_Description of the task_. Copy out the entries below exactly as they stand, but only from the line containing "the scene) (centimetres)." through the line containing "205 337 16.10".

_Data_.

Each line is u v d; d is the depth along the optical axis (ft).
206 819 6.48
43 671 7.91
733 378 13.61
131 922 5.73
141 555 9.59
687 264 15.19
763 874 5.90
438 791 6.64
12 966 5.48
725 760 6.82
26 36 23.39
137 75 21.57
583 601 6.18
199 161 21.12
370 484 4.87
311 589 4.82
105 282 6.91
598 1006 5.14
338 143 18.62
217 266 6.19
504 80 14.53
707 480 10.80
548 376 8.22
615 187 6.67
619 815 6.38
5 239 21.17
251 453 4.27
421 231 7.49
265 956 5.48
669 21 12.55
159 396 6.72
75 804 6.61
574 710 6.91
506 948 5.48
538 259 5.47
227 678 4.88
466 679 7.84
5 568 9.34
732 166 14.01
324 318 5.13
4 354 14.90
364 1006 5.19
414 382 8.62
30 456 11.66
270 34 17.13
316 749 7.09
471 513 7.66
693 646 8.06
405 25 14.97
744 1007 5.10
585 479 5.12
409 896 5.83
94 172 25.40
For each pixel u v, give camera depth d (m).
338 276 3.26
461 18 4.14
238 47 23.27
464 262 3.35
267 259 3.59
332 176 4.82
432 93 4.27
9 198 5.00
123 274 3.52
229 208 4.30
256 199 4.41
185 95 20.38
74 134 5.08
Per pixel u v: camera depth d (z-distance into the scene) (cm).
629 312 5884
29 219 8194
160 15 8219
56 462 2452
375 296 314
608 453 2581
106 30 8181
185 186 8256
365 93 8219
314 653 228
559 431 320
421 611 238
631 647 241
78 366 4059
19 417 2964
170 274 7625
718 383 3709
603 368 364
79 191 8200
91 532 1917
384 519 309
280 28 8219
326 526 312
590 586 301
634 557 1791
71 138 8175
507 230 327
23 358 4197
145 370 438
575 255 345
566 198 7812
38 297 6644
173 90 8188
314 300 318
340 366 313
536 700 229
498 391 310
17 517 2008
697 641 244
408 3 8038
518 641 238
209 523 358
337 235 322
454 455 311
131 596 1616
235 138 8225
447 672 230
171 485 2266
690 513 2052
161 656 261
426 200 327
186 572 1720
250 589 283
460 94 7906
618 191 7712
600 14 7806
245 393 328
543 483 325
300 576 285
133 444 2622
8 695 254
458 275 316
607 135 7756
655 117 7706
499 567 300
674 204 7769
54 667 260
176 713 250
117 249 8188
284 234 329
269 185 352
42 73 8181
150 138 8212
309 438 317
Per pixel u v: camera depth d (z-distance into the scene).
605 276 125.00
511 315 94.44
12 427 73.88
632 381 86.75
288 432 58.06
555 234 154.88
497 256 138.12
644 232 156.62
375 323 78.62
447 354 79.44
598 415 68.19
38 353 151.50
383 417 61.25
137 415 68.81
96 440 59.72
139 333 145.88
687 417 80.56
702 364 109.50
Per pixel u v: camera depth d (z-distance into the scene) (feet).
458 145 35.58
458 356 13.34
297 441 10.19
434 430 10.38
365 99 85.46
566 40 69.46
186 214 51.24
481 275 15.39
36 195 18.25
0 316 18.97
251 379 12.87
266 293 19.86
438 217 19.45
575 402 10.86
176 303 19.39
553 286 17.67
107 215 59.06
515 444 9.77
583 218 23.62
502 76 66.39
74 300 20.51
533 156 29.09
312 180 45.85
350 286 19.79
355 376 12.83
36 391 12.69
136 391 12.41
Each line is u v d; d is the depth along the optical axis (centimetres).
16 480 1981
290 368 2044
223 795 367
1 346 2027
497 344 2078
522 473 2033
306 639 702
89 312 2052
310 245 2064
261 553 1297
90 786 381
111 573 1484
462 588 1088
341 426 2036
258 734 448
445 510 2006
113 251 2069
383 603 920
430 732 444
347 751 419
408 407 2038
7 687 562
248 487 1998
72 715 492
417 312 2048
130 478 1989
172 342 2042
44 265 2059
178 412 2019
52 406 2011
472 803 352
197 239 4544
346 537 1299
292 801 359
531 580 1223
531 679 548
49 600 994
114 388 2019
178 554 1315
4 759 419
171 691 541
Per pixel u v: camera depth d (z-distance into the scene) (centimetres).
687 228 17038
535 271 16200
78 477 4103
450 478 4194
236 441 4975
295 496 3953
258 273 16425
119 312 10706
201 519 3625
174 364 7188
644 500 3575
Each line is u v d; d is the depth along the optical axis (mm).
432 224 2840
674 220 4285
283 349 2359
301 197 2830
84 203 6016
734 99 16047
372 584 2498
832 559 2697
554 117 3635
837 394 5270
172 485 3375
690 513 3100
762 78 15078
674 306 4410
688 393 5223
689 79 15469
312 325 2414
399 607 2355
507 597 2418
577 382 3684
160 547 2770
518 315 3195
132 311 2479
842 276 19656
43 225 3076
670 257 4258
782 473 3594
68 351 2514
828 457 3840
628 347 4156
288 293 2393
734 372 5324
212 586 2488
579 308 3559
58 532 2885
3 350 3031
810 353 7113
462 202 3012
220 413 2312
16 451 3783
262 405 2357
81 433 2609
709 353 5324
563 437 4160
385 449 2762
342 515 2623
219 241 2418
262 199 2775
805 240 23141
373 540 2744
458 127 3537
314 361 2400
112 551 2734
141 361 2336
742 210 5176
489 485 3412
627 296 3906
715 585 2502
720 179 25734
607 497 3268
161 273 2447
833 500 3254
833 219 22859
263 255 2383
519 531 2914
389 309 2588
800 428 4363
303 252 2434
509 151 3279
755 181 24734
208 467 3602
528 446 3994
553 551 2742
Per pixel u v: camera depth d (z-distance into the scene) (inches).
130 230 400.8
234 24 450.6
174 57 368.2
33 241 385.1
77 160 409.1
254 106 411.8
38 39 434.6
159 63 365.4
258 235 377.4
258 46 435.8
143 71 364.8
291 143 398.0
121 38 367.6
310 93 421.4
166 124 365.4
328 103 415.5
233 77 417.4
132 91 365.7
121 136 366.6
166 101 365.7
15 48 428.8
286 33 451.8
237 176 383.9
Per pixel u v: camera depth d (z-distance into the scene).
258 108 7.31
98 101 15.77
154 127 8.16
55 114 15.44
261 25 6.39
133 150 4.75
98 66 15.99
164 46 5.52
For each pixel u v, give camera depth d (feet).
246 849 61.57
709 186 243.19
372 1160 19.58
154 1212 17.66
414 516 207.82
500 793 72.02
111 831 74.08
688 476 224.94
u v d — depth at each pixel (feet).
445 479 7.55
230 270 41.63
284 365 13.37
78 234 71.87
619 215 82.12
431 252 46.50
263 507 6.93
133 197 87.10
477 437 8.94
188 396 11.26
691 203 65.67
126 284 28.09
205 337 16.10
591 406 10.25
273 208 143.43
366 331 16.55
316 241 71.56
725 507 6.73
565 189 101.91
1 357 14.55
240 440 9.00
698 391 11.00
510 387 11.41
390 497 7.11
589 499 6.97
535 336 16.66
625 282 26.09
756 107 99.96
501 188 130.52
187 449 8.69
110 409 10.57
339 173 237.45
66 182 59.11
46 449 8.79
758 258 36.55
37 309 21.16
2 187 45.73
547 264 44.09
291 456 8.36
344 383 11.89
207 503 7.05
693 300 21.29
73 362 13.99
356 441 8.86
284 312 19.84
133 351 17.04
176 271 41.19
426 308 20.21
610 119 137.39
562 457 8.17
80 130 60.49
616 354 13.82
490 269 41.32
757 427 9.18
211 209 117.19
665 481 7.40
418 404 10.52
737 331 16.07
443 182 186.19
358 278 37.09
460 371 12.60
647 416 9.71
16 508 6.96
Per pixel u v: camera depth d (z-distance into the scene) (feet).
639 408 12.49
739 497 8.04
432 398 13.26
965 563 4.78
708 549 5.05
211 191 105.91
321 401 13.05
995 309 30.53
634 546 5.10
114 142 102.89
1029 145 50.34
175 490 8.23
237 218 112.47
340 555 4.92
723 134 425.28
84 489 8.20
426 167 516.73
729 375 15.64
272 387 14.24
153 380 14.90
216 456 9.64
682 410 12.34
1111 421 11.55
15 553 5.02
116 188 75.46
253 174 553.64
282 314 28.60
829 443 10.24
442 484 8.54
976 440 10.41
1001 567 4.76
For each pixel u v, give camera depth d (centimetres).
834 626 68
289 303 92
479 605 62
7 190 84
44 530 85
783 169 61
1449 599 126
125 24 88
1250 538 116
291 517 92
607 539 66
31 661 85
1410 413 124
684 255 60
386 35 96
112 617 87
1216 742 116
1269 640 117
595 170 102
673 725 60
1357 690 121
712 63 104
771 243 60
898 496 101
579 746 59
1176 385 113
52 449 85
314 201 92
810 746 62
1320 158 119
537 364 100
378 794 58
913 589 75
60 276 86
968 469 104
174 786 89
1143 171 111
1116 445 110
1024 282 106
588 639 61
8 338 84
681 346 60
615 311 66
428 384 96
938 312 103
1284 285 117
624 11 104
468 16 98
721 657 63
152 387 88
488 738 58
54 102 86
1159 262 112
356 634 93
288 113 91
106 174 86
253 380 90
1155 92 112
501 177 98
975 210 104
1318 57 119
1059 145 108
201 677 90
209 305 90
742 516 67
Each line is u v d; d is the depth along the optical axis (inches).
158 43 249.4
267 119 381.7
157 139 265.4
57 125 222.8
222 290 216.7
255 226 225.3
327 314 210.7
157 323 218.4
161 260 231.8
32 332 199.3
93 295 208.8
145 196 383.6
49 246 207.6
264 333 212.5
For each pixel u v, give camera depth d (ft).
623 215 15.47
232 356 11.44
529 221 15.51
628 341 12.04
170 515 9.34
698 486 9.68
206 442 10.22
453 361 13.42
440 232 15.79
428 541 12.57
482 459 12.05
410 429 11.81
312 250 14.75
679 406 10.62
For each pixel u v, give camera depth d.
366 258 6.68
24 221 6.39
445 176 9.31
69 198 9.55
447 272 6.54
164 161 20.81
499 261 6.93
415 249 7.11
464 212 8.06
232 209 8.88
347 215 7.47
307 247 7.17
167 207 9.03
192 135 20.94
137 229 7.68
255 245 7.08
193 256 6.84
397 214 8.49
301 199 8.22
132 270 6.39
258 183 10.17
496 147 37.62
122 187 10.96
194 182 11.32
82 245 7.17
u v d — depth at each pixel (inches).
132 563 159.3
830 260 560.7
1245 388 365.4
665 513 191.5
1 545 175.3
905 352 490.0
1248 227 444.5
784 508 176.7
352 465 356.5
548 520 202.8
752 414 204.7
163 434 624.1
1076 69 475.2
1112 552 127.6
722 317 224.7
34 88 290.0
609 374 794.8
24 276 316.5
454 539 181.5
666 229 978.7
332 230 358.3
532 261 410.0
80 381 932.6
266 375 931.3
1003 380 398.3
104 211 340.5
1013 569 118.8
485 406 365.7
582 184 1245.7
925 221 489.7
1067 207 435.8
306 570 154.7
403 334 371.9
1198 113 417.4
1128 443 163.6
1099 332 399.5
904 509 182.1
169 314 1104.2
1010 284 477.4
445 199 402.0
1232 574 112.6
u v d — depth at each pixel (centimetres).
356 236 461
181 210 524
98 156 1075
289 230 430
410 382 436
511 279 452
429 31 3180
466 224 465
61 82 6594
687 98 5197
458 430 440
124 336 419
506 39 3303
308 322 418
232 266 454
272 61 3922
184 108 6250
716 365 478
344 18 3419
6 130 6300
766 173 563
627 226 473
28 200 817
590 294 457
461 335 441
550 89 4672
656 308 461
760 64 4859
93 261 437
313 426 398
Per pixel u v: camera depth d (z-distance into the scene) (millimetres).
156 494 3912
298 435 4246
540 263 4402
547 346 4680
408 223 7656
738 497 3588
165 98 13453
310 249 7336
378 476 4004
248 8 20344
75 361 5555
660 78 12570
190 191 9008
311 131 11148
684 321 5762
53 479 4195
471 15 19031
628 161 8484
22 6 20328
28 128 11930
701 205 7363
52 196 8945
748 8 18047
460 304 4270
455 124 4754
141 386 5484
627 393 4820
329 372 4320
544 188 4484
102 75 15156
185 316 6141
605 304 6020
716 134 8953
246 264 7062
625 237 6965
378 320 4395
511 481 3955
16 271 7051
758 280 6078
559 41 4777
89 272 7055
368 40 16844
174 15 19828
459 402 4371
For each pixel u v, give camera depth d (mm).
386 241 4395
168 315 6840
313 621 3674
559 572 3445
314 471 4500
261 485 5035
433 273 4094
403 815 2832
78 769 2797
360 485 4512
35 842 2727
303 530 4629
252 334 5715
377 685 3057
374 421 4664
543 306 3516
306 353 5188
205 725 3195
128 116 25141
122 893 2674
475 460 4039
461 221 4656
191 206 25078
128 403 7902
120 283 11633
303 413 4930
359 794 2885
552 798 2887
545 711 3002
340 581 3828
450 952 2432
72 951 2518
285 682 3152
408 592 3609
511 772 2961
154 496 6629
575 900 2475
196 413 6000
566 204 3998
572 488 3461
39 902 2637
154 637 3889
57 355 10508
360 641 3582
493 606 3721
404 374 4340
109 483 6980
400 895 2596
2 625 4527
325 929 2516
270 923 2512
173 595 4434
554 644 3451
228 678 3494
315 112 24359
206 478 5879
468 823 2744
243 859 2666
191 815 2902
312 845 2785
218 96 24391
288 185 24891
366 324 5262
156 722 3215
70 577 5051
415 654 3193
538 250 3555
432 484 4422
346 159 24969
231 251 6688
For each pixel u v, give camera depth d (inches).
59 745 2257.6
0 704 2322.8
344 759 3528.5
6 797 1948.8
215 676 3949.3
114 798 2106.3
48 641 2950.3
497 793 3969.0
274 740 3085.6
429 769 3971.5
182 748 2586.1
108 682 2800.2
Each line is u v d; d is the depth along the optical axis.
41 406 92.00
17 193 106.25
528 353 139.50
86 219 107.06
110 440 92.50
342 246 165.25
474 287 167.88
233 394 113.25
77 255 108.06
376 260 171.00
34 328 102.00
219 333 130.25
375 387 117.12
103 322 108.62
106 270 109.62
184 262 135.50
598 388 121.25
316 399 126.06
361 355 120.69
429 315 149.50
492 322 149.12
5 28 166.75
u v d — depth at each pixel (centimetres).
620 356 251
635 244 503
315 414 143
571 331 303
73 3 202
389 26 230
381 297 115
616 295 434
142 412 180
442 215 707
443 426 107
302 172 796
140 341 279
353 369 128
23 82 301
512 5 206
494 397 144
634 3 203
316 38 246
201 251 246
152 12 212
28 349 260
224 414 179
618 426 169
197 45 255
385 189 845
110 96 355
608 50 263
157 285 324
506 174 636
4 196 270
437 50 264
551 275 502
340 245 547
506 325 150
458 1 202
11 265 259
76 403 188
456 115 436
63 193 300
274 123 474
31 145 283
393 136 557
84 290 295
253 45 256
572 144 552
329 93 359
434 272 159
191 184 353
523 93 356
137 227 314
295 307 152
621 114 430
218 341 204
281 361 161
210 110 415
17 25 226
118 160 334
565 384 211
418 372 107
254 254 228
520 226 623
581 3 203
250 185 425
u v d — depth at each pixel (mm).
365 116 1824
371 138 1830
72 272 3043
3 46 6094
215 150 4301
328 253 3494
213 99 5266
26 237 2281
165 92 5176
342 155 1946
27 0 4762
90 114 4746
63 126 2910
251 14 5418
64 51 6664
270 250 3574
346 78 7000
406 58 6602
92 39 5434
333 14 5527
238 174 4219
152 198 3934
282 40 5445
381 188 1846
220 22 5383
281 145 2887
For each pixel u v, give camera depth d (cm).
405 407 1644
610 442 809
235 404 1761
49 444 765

_Written answer_.
Per pixel u v: camera depth d (z-distance into the scene) (centimetres).
687 228 17038
535 271 16200
78 477 4103
450 478 4194
236 441 4975
295 496 3953
258 273 16425
119 312 10706
201 519 3625
174 364 7188
644 500 3575
Each line is u v d; d is the depth along the optical axis (mm).
432 224 2840
674 220 4285
283 349 2359
301 197 2830
84 203 6016
734 99 16047
372 584 2498
832 559 2697
554 117 3635
837 394 5270
172 485 3375
690 513 3100
762 78 15078
674 306 4410
688 393 5223
689 79 15469
312 325 2414
399 607 2355
507 597 2418
577 382 3684
160 547 2770
518 315 3195
132 311 2479
842 276 19656
43 225 3076
670 257 4258
782 473 3594
68 351 2514
828 457 3840
628 347 4156
288 293 2393
734 372 5324
212 586 2488
579 308 3559
58 532 2885
3 350 3031
810 353 7113
462 202 3012
220 413 2312
16 451 3783
262 405 2357
81 433 2609
709 353 5324
563 437 4160
385 449 2762
342 515 2623
219 241 2418
262 199 2775
805 240 23141
373 540 2744
458 127 3537
314 361 2400
112 551 2734
141 361 2336
742 210 5176
489 485 3412
627 296 3906
715 585 2502
720 179 25734
607 497 3268
161 273 2447
833 500 3254
833 219 22859
263 255 2383
519 531 2914
389 309 2588
800 428 4363
303 252 2434
509 151 3279
755 181 24734
208 467 3602
528 446 3994
553 551 2742
Per pixel u v: camera depth d (z-distance into the scene) (inches).
130 230 400.8
234 24 450.6
174 57 368.2
33 241 385.1
77 160 409.1
254 106 411.8
38 39 434.6
159 63 365.4
258 235 377.4
258 46 435.8
143 71 364.8
291 143 398.0
121 38 367.6
310 93 421.4
166 124 365.4
328 103 415.5
233 77 417.4
132 91 365.7
121 136 366.6
166 101 365.7
15 48 428.8
286 33 451.8
237 176 383.9
Per pixel u v: camera depth d (z-distance into the scene).
258 108 7.31
98 101 15.77
154 127 8.16
55 114 15.44
261 25 6.39
133 150 4.75
98 66 15.99
164 46 5.52
For each pixel u v, give camera depth d (feet).
246 849 61.57
709 186 243.19
372 1160 19.58
154 1212 17.66
414 516 207.82
500 793 72.02
111 831 74.08
688 476 224.94
u v d — depth at each pixel (feet).
445 479 7.55
230 270 41.63
284 365 13.37
78 234 71.87
619 215 82.12
431 252 46.50
263 507 6.93
133 197 87.10
477 437 8.94
188 396 11.26
691 203 65.67
126 284 28.09
205 337 16.10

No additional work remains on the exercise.